* Directions
Identify each line in the records below that contains the word "стоит", and copy every such line in full.

(Saved data entries)

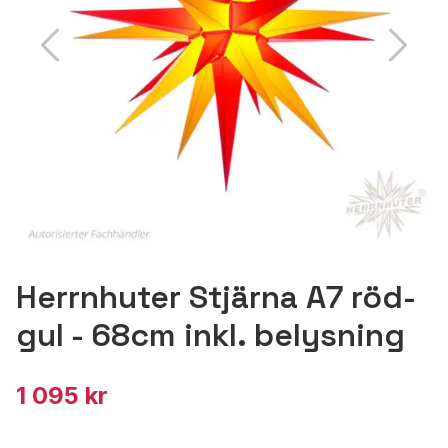
Herrnhuter Stjärna A7 röd-
gul - 68cm inkl. belysning
1 095 kr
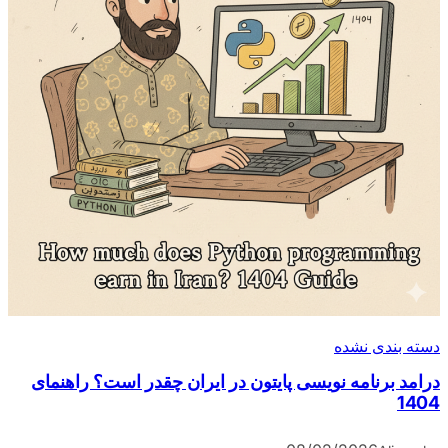
دی نشده
رنامه نویسی پایتون در ایران چقدر است؟ راهنمای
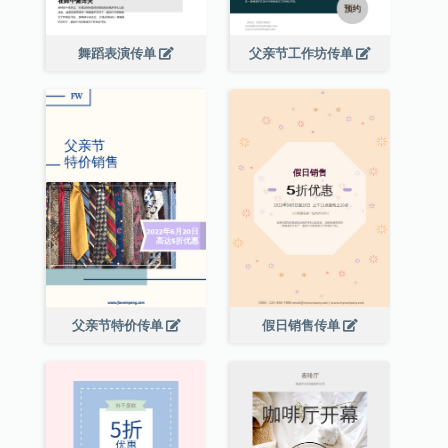
舞蹈表演传单
父亲节工作坊传单
父亲节特价传单
假日销售传单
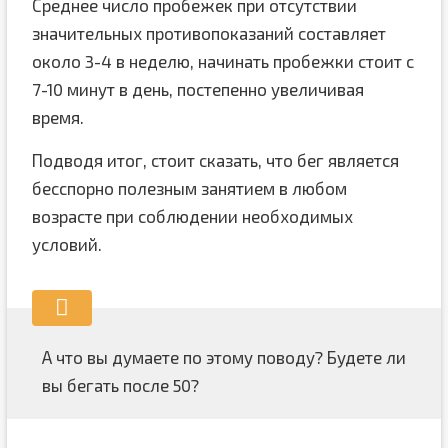
Среднее число пробежек при отсутствии
значительных противопоказаний составляет
около 3-4 в неделю, начинать пробежки стоит с
7-10 минут в день, постепенно увеличивая
время.
Подводя итог, стоит сказать, что бег является
бесспорно полезным занятием в любом
возрасте при соблюдении необходимых
условий.
А что вы думаете по этому поводу? Будете ли
вы бегать после 50?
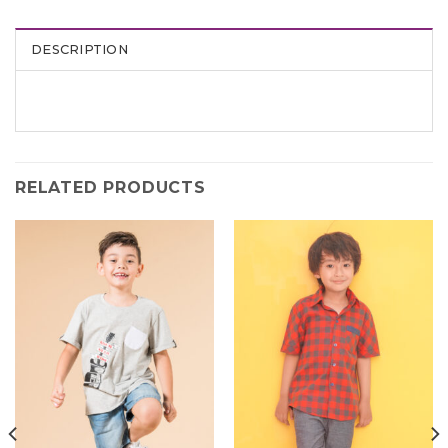
DESCRIPTION
RELATED PRODUCTS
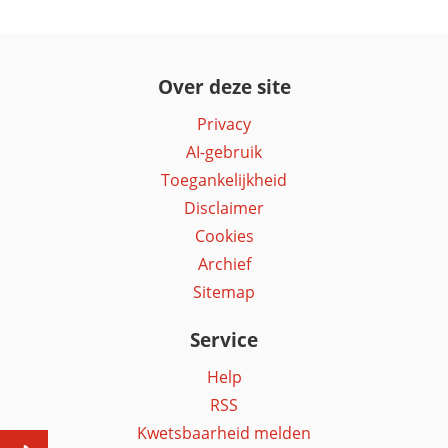
Over deze site
Privacy
AI-gebruik
Toegankelijkheid
Disclaimer
Cookies
Archief
Sitemap
Service
Help
RSS
Kwetsbaarheid melden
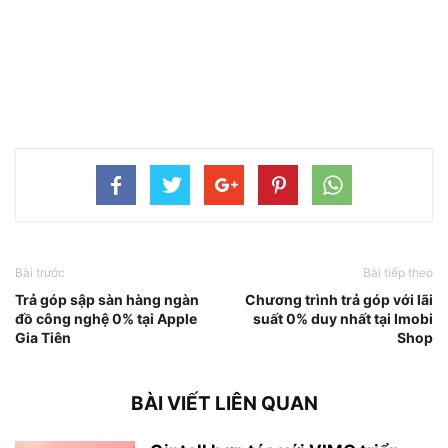
Bài trước
Bài tiếp theo
Trả góp sập sàn hàng ngàn
Chương trình trả góp với lãi
đồ công nghệ 0% tại Apple
suất 0% duy nhất tại Imobi
Gia Tiên
Shop
BÀI VIẾT LIÊN QUAN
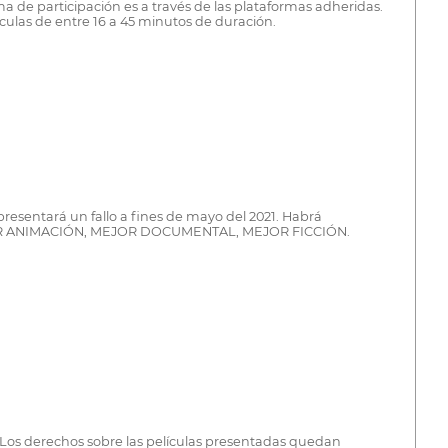
de participación es a través de las plataformas adheridas.
las de entre 16 a 45 minutos de duración.
 presentará un fallo a fines de mayo del 2021. Habrá
R ANIMACIÓN, MEJOR DOCUMENTAL, MEJOR FICCIÓN.
e. Los derechos sobre las películas presentadas quedan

* Result of the exercise
около 3-4 в неделю, начинать пробежки стоит с
Подводя итог, стоит сказать, что бег является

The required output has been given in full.